**CHALLENGE**
Lay out the part of the entries below that opens with the line containing "locality: New Guinea." and closes with the line containing "genus: Eragrostis" as a JSON list of strings, one string per line, leaving out any blank lines.

**INPUT DATA**
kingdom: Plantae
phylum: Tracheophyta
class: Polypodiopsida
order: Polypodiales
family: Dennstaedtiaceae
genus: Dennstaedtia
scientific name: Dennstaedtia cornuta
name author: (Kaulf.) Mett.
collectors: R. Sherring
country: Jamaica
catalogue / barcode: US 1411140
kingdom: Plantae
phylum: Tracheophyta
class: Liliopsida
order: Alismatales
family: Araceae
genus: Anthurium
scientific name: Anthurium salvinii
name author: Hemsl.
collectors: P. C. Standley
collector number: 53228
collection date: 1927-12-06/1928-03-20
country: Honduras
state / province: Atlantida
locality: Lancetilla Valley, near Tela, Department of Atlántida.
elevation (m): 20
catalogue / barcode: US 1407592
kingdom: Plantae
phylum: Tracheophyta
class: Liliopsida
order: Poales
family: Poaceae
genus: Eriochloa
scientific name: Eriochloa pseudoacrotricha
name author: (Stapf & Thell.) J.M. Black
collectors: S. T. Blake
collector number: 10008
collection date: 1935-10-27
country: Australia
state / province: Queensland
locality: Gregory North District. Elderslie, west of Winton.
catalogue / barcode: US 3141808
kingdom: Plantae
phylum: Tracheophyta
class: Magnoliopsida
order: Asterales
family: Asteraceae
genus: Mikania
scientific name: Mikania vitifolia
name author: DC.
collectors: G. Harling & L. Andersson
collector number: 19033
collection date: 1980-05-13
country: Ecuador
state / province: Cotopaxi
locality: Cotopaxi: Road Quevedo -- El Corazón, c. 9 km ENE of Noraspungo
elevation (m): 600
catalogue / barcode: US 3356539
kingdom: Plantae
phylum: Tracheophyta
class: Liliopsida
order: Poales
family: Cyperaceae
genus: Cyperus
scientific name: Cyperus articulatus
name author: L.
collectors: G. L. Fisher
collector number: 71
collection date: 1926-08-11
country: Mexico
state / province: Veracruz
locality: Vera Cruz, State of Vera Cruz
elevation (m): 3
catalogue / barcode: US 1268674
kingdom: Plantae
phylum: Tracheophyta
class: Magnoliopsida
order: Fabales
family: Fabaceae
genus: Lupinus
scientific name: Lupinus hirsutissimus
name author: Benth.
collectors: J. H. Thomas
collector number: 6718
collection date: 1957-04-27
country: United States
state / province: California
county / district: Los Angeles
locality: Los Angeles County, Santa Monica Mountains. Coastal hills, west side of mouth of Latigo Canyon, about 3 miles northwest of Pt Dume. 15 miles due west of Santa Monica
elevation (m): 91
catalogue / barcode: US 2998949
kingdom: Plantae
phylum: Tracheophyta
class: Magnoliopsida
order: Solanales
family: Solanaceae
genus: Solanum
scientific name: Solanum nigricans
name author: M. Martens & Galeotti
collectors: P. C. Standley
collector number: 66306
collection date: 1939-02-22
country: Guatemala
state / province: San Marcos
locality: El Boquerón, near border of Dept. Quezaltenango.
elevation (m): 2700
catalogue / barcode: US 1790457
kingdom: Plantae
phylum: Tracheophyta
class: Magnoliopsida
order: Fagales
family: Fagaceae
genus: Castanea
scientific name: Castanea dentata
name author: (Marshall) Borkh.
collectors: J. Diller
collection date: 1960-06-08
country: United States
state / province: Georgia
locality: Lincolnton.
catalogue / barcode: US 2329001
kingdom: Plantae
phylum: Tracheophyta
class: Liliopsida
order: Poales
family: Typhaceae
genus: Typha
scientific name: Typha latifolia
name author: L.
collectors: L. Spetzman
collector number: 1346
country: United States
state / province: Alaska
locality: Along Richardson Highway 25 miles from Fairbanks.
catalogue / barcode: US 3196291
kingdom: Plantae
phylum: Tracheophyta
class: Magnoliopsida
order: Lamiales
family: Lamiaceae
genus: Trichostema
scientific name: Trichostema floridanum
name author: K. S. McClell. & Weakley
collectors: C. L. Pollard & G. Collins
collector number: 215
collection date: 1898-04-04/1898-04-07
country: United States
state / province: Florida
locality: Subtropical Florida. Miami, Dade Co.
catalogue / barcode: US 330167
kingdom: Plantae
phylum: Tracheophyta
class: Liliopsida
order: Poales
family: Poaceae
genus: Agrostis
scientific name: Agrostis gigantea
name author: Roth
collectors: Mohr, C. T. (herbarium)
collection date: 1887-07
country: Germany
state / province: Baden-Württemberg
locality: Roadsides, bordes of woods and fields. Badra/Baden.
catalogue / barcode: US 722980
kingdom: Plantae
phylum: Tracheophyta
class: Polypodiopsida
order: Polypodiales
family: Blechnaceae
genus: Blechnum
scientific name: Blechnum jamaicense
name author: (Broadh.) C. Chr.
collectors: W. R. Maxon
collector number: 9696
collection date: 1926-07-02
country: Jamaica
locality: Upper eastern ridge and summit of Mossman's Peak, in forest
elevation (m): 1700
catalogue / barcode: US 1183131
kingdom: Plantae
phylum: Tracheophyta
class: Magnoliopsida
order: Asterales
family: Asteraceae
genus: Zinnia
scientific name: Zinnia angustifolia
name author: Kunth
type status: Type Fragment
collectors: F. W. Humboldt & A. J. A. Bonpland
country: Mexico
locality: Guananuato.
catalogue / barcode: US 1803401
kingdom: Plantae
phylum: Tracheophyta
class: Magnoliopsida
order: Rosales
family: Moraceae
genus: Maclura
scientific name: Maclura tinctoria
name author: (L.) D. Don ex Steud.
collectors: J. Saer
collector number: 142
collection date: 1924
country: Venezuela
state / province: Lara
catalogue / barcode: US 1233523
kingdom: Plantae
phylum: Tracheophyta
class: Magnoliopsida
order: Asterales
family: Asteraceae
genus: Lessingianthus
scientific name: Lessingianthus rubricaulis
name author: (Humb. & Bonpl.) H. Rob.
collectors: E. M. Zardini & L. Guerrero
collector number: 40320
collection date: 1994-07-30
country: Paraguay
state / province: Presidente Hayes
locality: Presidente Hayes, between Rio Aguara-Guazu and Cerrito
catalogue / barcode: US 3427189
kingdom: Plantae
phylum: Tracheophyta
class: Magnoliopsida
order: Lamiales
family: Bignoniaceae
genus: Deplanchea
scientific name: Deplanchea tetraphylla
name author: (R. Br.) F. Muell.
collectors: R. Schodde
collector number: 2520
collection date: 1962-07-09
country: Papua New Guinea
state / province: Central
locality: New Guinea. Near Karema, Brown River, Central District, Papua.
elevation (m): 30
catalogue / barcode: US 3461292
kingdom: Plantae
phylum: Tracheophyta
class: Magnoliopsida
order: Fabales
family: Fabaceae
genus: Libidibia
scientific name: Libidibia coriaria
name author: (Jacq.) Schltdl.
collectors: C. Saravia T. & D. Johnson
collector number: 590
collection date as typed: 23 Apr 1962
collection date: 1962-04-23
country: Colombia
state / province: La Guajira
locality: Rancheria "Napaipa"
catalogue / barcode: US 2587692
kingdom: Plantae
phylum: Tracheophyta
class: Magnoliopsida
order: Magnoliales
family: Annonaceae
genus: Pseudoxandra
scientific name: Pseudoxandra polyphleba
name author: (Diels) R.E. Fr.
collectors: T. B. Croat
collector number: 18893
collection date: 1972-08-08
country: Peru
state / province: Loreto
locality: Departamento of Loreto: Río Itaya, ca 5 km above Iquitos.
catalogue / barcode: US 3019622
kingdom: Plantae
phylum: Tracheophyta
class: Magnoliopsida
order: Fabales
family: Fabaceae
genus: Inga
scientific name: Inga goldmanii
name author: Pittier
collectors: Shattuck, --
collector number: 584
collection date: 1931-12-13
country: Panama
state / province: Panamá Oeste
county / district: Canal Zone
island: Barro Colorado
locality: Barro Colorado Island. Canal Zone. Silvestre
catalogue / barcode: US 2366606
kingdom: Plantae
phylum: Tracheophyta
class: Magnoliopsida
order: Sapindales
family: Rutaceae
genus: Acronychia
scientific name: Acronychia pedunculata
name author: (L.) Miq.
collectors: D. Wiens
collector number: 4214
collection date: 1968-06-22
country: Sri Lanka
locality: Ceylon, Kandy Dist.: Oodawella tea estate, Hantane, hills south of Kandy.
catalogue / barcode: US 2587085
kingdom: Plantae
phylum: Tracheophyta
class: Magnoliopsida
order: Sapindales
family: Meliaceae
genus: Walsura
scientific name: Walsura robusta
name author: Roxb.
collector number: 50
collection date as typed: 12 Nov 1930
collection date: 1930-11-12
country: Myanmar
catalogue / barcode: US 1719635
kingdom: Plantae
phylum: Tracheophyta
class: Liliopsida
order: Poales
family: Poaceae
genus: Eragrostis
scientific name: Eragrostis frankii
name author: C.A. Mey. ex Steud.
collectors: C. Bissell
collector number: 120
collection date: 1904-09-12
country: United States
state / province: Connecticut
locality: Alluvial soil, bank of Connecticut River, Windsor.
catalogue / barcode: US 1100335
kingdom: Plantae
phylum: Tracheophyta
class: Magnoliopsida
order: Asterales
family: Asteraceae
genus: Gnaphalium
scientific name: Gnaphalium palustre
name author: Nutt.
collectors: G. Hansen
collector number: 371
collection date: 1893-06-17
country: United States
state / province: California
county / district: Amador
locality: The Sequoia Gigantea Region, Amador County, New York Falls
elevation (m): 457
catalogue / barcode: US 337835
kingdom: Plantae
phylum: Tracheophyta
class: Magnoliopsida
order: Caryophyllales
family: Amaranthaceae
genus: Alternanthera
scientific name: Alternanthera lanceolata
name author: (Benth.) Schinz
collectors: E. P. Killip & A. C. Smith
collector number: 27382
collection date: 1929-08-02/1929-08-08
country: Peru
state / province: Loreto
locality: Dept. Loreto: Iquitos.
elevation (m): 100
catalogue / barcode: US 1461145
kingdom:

**SOLUTION TO THIS EXERCISE**
[
  "locality: New Guinea. Near Karema, Brown River, Central District, Papua.",
  "elevation (m): 30",
  "catalogue / barcode: US 3461292",
  "kingdom: Plantae",
  "phylum: Tracheophyta",
  "class: Magnoliopsida",
  "order: Fabales",
  "family: Fabaceae",
  "genus: Libidibia",
  "scientific name: Libidibia coriaria",
  "name author: (Jacq.) Schltdl.",
  "collectors: C. Saravia T. & D. Johnson",
  "collector number: 590",
  "collection date as typed: 23 Apr 1962",
  "collection date: 1962-04-23",
  "country: Colombia",
  "state / province: La Guajira",
  "locality: Rancheria \"Napaipa\"",
  "catalogue / barcode: US 2587692",
  "kingdom: Plantae",
  "phylum: Tracheophyta",
  "class: Magnoliopsida",
  "order: Magnoliales",
  "family: Annonaceae",
  "genus: Pseudoxandra",
  "scientific name: Pseudoxandra polyphleba",
  "name author: (Diels) R.E. Fr.",
  "collectors: T. B. Croat",
  "collector number: 18893",
  "collection date: 1972-08-08",
  "country: Peru",
  "state / province: Loreto",
  "locality: Departamento of Loreto: Río Itaya, ca 5 km above Iquitos.",
  "catalogue / barcode: US 3019622",
  "kingdom: Plantae",
  "phylum: Tracheophyta",
  "class: Magnoliopsida",
  "order: Fabales",
  "family: Fabaceae",
  "genus: Inga",
  "scientific name: Inga goldmanii",
  "name author: Pittier",
  "collectors: Shattuck, --",
  "collector number: 584",
  "collection date: 1931-12-13",
  "country: Panama",
  "state / province: Panamá Oeste",
  "county / district: Canal Zone",
  "island: Barro Colorado",
  "locality: Barro Colorado Island. Canal Zone. Silvestre",
  "catalogue / barcode: US 2366606",
  "kingdom: Plantae",
  "phylum: Tracheophyta",
  "class: Magnoliopsida",
  "order: Sapindales",
  "family: Rutaceae",
  "genus: Acronychia",
  "scientific name: Acronychia pedunculata",
  "name author: (L.) Miq.",
  "collectors: D. Wiens",
  "collector number: 4214",
  "collection date: 1968-06-22",
  "country: Sri Lanka",
  "locality: Ceylon, Kandy Dist.: Oodawella tea estate, Hantane, hills south of Kandy.",
  "catalogue / barcode: US 2587085",
  "kingdom: Plantae",
  "phylum: Tracheophyta",
  "class: Magnoliopsida",
  "order: Sapindales",
  "family: Meliaceae",
  "genus: Walsura",
  "scientific name: Walsura robusta",
  "name author: Roxb.",
  "collector number: 50",
  "collection date as typed: 12 Nov 1930",
  "collection date: 1930-11-12",
  "country: Myanmar",
  "catalogue / barcode: US 1719635",
  "kingdom: Plantae",
  "phylum: Tracheophyta",
  "class: Liliopsida",
  "order: Poales",
  "family: Poaceae",
  "genus: Eragrostis"
]